The fork! Use the fork!

I have a confession to make. While I always said in a million years I would never do it, I broke down last night. With all the hype, the advertising campaign, all my friends and co-workers talking about the event, I felt it was something that couldn’t wait, and it had to be done as soon as possible.

And so, I got in line around 7pm last night, anxiously waiting for midnight to approach. I wore no costume, though plenty around me did, almost inexplicably. Certainly those things affect range of motion, not to mention blocking anyone that wants to move around you. Not to mention, they looked awfully silly, grown men and women, out in public, people passing by, the television cameras…I was almost embarrassed for them.

But then I realized, this is something special, it doesn’t happen all that often, and this could be the last time it EVER happened, so I stuck it out and went for it.

The anticipation was almost tortuous. Constant checking of the watch, peering inside the glass-plated windows to look for any sign that our time had come. I had gotten there plenty early, yet I was still about 30 people deep in the line. I couldn’t believe the time some people had invested in waiting for this event!

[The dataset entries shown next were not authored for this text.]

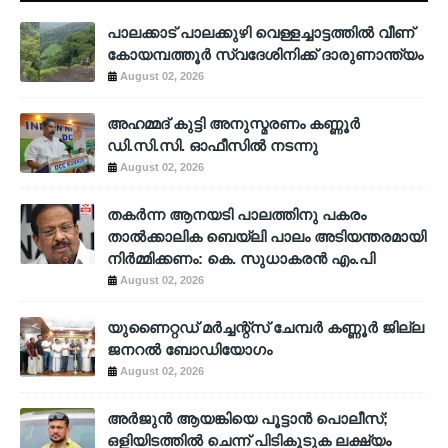
പാലക്കാട് പാലക്കുഴി വെള്ളച്ചാട്ടത്തില്‍ വീണ്
കോയമ്പത്തൂര്‍ സ്വദേശിനിക്ക് ദാരുണാന്ത്യം
August 02, 2026
അഹമ്മദ് കുട്ടി അനുസ്മരണം കണ്ണൂർ
ഡി.സി.സി. ഓഫീസിൽ നടന്നു
August 02, 2026
തകർന്ന ആനയടി പാലത്തിനു പകരം
താൽക്കാലിക ബെയ്‌ലി പാലം അടിയന്തരമായി
നിർമ്മിക്കണം: കെ. സുധാകരൻ എം.പി
August 02, 2026
യുണൈറ്റഡ് മർച്ചന്റ്സ് ചേമ്പർ കണ്ണൂർ ജില്ല
ജനറൽ ബോഡിയോഗം
August 02, 2026
അര്‍ജുന്‍ ആയങ്കിയെ പൂട്ടാന്‍ പൊലീസ്;
ഒളിയിടത്തില്‍ ചെന്ന് പിടികൂടുക ലക്ഷ്യം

Then, shortly before midnight, we saw movement inside. Signage being unveiled, registers being readied for the crowd that was to rush through any moment now.

And then it happened.

Time stopped for a moment, this massive throng of people, from all ages, all backgrounds, races, creeds, religions, sexual orientations (at least I think. I mean, these two guys in front of me were talking all tough about “hitting it” with the women that walked by during the day, but as the night wore on they got closer and quieter, and the way “Ray” licked Cheetos dust off of “Stan’s” cheek looks like they’ve had practice) all became still at once. The sound of the metal key clashing with the metal on the lock was almost in slow motion. Women held their babies just a little bit tighter, men drooled, and the blind guy (we called him “#7”, since he showed up and held the seventh spot in line, but you’d be surprised how easy it really is to cut in line in front of a blind man, he was somewhere near the back of the parking lot by midnight), but he smiled widely as his sharpened sense of hearing took over, knowing that the key meant we were all that much closer to our dream. As the lock clicked open, a roar over took the crowd. High fives all around, strangers hugging strangers, people kissing people, a blind man facing the wrong direction, it was euphoria!

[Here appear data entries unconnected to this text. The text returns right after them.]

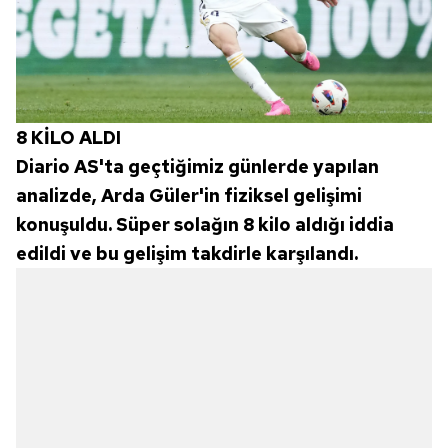
8 KİLO ALDI
Diario AS'ta geçtiğimiz günlerde yapılan
analizde, Arda Güler'in fiziksel gelişimi
konuşuldu. Süper solağın 8 kilo aldığı iddia
edildi ve bu gelişim takdirle karşılandı.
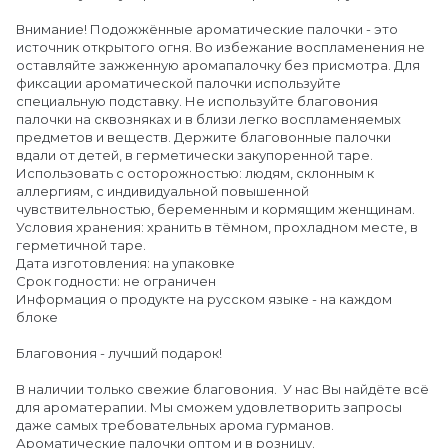
Внимание! Подожжённые ароматические палочки - это
источник открытого огня. Во избежание воспламенения не
оставляйте зажженную аромапалочку без присмотра. Для
фиксации ароматической палочки используйте
специальную подставку. Не используйте благовония
палочки на сквозняках и в близи легко воспламеняемых
предметов и веществ. Держите благовонные палочки
вдали от детей, в герметически закупоренной таре.
Использовать с осторожностью: людям, склонным к
аллергиям, с индивидуальной повышенной
чувствительностью, беременным и кормящим женщинам.
Условия хранения: хранить в тёмном, прохладном месте, в
герметичной таре.
Дата изготовления: на упаковке
Срок годности: не ограничен
Информация о продукте на русском языке - на каждом
блоке
Благовония - лучший подарок!
В наличии только свежие благовония. У нас Вы найдёте всё
для ароматерапии. Мы сможем удовлетворить запросы
даже самых требовательных арома гурманов.
Ароматические палочки оптом и в розницу.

The doors swung open, the bodies started to meld into one long winding snake of a line, emptying into the building, workers frantically pointing and showing the way.

Finally! There it was!


CHIPS AHOY!!!

I can’t believe more people don’t get excited when Kroger changes their prices at midnight, especially when a deal like free Chips Ahoy! is involved.

Maybe its just me.

6 thoughts on “The fork! Use the fork!”

  1. The whole time I was going “it’s not going to be about Star Wars”… but free chocolate chip cookies was pretty far down the list of things I thought it might be.

  2. Is it worse that I didn’t get that reference, or that I feel there is a “Facts of Life” reference I should have picked up on somewhere?

  3. Dear Tony,
    Mindi Cohn was fat. Probably still is. And she probably loves Chips Ahoy.